E é mesmo. Perde a sua essência.
Linguistas
de todo o país (e provavelmente de todo o mundo) não sabem até hoje classificar
o palavrão na gramática. Também acho isso ridículo. Parece óbvio que todos eles,
independentemente de sua construção formal, são sinceras locuções adverbiais de
intensidade. Não?
Ora,
antes de mais nada, devemos concordar: soltar aquele palavrão é libertador. Dá
aquela lavada na alma. Você pode estar feliz, muito feliz, feliz pra caramba. Ou
então, muito chateado, com raiva, enfurecido. Tenha certeza: daí, cedo ou tarde,
sairá um palavrão. Com sonoridade musical e tudo. Como um arroto moral,
expirado a plenos pulmões recheados de emoção.
Mas
vocês sabem o que é um porre? Forçar a barra, fazer um lobby aqui e ali, em
prol de uma palavra tola, às vezes até discreta, para o seleto rol dos
palavrões, em atenção “aos bons costumes”. Já mencionamos “arroto” (que alguns
lunáticos tacham de palavrão). Outros clássicos exemplos são “escroto” e “cacete”,
que obviamente não merecem a alcunha. Essas palavras estão ali, na delas, não
fazem mal nem a um mosquito. Há tantas outras, de igual sentido, com maior
intensidade. Mas tem gente que teima em superestimar essas leves e poéticas
palavrinhas.
O
que temos de lamentar é o vai e vem por causa da nova safra. São os palavrões
mais jovens tomando o lugar daqueles que sempre nos serviram, na medida certa
do colarinho. Agora “chupa” virou palavrão. Assim como “WTF” (what the fuck, melhor informando), que
também (supostamente) galgou seu lugar ao sol no inferno das palavras,
principalmente por conta da ira dos jovens rebeldes da internet, que amam
demais e xingam demais, com palavrões (de raiz) de menos. Cadê a velha guarda
dos palavrões, minha gente? Deve ter ido para aquele lugar onde só tem fezes.
Que injustiça. Quero o meu “porra” de volta!
Ah,
o bom e velho “porra”. De tão usual para qualquer tipo de frase ou pessoa
(quase todas as idades), em qualquer momento ou sensação, seja bom, ruim ou
nada, tornou-se uma palavra comum. Caiu no ostracismo. Uma pena.
Possuo,
de certa forma, uma história com o “porra”. Está na minha formação como pessoa.
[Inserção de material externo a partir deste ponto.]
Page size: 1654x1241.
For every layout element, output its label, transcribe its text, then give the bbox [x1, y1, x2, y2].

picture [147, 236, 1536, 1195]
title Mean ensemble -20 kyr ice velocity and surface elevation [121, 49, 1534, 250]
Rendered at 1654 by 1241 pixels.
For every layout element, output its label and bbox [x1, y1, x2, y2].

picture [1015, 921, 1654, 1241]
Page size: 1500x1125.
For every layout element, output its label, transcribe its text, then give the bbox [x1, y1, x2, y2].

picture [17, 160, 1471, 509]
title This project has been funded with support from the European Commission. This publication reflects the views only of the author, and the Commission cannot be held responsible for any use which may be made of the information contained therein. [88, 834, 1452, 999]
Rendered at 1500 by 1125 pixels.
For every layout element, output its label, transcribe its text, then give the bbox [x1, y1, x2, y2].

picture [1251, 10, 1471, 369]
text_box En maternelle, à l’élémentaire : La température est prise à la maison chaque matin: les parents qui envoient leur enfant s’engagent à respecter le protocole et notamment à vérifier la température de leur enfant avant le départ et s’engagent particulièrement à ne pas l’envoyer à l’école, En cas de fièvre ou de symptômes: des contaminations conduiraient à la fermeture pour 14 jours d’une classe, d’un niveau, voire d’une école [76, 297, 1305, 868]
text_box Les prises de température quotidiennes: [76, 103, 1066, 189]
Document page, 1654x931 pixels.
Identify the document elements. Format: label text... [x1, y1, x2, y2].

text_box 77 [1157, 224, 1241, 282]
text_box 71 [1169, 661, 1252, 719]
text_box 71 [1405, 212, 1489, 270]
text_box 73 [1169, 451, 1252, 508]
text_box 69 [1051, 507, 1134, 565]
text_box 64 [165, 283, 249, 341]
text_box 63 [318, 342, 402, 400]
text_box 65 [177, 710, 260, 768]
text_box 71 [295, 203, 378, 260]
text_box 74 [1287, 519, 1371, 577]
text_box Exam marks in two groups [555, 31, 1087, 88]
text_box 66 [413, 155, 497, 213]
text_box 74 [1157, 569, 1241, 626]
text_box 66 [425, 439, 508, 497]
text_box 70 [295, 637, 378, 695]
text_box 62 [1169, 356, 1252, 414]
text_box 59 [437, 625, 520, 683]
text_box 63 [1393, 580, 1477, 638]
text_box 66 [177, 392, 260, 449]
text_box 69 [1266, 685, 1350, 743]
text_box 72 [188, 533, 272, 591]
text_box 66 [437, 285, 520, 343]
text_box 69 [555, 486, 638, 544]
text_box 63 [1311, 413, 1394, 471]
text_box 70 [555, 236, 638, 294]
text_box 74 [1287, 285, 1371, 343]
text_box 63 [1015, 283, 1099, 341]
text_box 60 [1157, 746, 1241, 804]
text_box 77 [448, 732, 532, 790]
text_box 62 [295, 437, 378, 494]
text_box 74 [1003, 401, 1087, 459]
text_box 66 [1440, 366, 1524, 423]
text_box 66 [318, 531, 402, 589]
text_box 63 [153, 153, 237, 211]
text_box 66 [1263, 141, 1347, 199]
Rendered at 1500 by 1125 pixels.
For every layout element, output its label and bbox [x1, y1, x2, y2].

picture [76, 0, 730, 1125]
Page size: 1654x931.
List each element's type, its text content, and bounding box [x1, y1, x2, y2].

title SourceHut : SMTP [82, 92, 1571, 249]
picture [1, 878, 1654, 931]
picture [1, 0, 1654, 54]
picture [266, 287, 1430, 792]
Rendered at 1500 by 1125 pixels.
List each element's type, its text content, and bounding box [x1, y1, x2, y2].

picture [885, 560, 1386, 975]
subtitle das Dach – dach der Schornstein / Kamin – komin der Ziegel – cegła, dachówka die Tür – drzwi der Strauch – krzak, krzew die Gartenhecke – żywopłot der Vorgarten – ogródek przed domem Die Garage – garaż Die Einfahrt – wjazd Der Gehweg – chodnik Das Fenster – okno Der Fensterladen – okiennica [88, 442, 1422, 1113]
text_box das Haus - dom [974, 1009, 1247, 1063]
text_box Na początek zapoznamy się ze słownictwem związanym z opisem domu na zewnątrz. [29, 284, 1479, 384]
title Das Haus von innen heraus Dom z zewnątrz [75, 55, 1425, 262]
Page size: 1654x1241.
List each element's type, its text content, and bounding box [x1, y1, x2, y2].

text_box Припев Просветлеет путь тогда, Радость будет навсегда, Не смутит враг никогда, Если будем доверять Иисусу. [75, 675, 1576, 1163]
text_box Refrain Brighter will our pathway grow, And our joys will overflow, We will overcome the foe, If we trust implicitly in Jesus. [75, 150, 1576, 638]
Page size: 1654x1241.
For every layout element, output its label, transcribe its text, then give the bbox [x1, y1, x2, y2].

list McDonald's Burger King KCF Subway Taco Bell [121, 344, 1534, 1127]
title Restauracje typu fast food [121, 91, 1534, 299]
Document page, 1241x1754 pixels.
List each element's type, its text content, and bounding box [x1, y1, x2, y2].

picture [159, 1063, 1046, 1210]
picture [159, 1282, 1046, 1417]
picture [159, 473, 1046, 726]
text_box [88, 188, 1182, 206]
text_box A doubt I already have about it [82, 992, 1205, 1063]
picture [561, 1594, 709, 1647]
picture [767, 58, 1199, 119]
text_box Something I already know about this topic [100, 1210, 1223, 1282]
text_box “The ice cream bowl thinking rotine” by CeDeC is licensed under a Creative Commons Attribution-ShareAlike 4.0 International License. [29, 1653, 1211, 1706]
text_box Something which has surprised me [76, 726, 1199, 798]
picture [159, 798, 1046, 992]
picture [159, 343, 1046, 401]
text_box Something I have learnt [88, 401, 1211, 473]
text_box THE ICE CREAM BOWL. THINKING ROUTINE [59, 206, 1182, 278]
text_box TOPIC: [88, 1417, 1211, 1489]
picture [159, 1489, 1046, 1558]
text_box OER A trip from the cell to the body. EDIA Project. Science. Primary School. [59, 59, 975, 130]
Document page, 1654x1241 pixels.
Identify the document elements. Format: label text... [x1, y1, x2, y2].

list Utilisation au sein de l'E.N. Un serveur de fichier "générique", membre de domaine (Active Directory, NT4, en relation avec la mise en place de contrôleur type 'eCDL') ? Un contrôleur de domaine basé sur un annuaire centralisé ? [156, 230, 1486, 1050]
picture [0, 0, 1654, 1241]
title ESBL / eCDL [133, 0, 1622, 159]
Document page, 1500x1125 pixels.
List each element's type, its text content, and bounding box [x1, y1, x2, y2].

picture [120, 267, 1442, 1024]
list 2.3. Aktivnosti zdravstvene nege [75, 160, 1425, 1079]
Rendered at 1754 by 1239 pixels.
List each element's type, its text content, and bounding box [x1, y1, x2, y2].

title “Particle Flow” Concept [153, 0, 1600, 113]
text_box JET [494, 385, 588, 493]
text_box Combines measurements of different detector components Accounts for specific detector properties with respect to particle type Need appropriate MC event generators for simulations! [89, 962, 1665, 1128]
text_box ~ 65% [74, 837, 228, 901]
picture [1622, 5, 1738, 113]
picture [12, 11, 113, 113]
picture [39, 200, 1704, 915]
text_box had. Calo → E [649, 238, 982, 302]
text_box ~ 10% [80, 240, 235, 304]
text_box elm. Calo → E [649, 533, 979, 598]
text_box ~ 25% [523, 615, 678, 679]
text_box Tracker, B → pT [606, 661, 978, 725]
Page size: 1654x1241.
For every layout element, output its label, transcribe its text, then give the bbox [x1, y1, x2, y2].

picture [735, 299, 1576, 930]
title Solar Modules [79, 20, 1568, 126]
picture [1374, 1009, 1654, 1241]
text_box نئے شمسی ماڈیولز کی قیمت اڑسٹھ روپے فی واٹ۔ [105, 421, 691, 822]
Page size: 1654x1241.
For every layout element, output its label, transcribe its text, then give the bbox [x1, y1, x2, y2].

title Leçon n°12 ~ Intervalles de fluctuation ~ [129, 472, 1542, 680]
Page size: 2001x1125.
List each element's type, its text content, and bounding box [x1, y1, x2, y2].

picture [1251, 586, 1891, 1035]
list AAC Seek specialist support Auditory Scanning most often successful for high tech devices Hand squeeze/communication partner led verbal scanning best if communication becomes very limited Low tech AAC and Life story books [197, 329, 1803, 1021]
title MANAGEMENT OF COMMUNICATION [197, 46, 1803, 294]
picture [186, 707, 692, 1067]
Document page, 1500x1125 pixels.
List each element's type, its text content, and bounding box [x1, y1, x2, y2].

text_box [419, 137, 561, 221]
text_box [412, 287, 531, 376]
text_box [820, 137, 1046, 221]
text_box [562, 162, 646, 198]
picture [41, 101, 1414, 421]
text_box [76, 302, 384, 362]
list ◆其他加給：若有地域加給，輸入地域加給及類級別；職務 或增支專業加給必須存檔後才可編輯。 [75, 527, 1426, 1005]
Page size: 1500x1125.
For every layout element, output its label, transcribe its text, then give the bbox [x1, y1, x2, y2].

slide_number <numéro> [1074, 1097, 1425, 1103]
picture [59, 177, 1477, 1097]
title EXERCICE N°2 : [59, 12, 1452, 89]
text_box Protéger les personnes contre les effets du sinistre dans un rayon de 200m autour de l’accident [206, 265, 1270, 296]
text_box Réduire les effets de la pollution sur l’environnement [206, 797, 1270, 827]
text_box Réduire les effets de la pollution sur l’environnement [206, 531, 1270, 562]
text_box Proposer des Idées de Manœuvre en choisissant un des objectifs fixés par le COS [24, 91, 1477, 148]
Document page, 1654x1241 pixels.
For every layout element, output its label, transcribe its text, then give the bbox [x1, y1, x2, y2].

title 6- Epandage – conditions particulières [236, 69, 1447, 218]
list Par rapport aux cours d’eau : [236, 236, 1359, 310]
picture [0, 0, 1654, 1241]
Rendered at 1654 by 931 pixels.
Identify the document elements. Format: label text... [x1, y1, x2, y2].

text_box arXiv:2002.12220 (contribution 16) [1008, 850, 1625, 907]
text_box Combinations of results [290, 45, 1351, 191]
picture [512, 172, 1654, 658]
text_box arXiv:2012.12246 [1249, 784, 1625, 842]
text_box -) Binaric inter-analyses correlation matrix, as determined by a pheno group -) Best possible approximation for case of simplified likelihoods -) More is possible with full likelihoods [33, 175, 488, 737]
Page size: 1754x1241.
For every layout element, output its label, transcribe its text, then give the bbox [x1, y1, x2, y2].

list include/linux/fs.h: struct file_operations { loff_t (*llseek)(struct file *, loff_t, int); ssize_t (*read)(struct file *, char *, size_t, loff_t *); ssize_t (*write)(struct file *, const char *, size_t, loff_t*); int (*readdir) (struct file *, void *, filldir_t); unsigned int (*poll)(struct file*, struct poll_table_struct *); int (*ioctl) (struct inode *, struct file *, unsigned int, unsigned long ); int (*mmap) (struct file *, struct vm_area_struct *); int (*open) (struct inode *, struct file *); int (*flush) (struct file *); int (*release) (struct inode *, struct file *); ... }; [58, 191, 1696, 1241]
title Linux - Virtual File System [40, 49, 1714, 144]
Uma vez, meu avô me repudiou, quando criança, por ter falado “porra”, sendo que
eu tinha falado apenas seu apelido, o popular “po”. Foi um grande sermão: disse
que no tempo dele era inaceitável falar isso em público, que eu era menino
direito, educado, limpinho, cheirosinho etc etc etc. Naquele dia, senti que “porra” era um palavrão
de respeito. Isso nos velhos tempos. Hoje é o América dos palavrões. Grande
América, diria meu avô, em homenagem ao tempo em que se amarrava cachorro com
linguiça.
Falando
em linguiça, agora imaginem vocês um diálogo de boteco. Interlocutores com seus
chinelos de dedo, tomando aquela gelada e petiscando aqui e ali só para
acompanhar. Seria algo mais ou menos por aí:
-- Porra,
como é que o Robertinho casou e você não me contou? Você é um belo de um filho
da puta!
--
Ah, vai à merda, vai. Problema é teu que não está nem aí pra porra nenhuma. Se
fodeu.
-- É
problema meu mesmo, porra. Foda-se.
--
Corroda-se.
--
Nossa, maduro pra caralho.
--
Grosso também. O meu caralho.
--
Tomar no cu, porra.
-- Vou
com a tua mãe.
-- Foda-se.
--
Corroda-se.
E
assim a discussão iria até o sol raiar. Papo duradouro, cerveja ingerida aos
montes, felicidade garantida pra todos pela posteridade (principalmente para o
dono do bar). Nada mais simpático e divertido de se ler, não acham? Humanidade
é isso aí: escrever como se fala. Falar como se sente. Se sentir como bem
entender e que se dane o mundo.
Palavras
de baixo calão (ridículo, ridículo!) fazem isso com a gente: dão atestado de
liberdade. É como se estivesse escrito: “Fulano está apto a ser Fulano mesmo”.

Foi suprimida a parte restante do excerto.